# [What the exercise asks]
I need every line from the start of the material below up to and including the line containing "left shoulder: (335, 178)", restated exactly, with the pictures omitted.

# [Study material]
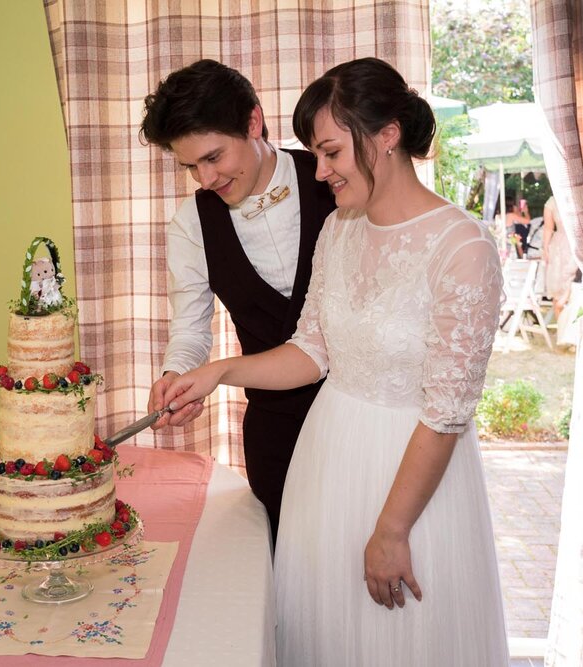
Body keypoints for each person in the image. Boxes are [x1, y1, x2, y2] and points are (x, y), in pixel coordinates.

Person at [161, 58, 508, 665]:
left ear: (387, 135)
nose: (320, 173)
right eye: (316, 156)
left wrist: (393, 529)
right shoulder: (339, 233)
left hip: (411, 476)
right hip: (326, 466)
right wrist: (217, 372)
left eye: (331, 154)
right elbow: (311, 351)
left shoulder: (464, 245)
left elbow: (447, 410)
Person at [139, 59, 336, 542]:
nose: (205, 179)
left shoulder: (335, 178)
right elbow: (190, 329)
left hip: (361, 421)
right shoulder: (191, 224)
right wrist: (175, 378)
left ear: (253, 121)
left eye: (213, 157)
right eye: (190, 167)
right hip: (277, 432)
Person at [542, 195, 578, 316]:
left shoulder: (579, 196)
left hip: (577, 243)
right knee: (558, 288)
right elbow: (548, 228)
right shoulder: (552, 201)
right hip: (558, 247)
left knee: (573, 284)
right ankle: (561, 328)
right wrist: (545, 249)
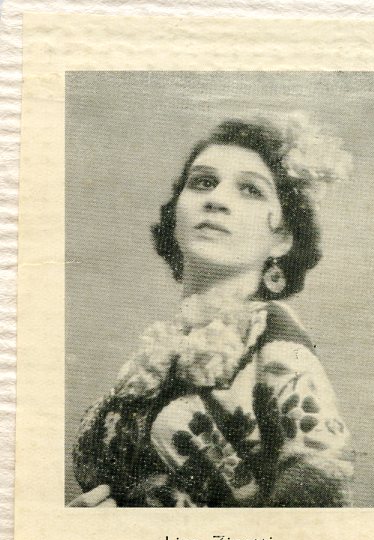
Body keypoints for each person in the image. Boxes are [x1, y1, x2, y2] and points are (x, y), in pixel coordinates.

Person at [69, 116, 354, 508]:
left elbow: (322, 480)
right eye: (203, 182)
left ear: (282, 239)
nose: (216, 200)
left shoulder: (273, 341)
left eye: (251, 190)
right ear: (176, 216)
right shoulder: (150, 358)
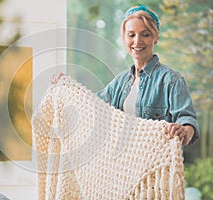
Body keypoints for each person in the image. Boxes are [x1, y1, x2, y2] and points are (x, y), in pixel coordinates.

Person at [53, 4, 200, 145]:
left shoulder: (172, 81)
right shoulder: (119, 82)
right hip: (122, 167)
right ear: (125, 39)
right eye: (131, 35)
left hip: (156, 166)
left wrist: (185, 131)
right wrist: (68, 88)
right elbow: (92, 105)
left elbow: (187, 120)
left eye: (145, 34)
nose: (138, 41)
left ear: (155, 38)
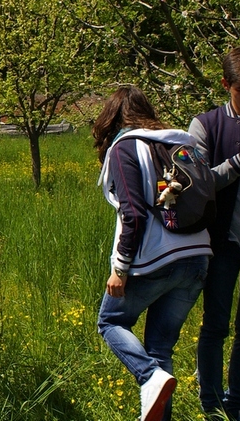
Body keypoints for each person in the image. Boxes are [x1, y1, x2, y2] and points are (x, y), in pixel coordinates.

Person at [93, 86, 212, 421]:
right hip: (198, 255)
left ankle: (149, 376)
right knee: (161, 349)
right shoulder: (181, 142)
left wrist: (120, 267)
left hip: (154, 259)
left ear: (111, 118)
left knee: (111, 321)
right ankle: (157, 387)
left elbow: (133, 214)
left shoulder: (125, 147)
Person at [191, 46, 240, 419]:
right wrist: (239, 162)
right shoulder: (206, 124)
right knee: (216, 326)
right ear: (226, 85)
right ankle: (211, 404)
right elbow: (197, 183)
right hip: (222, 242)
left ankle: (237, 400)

# [Response]
Body keypoints for each person in the image. Boxes are [x1, y1, x2, y2] and points are (x, y), in pixel coordinates.

Person at [161, 58, 508, 665]:
left ear: (387, 135)
nose: (320, 173)
right eye: (316, 156)
left wrist: (393, 529)
right shoulder: (339, 233)
left hip: (411, 476)
right hip: (326, 466)
right wrist: (217, 372)
left eye: (331, 154)
right elbow: (311, 351)
left shoulder: (464, 245)
left elbow: (447, 410)
Person at [139, 59, 336, 542]:
nose: (205, 179)
left shoulder: (335, 178)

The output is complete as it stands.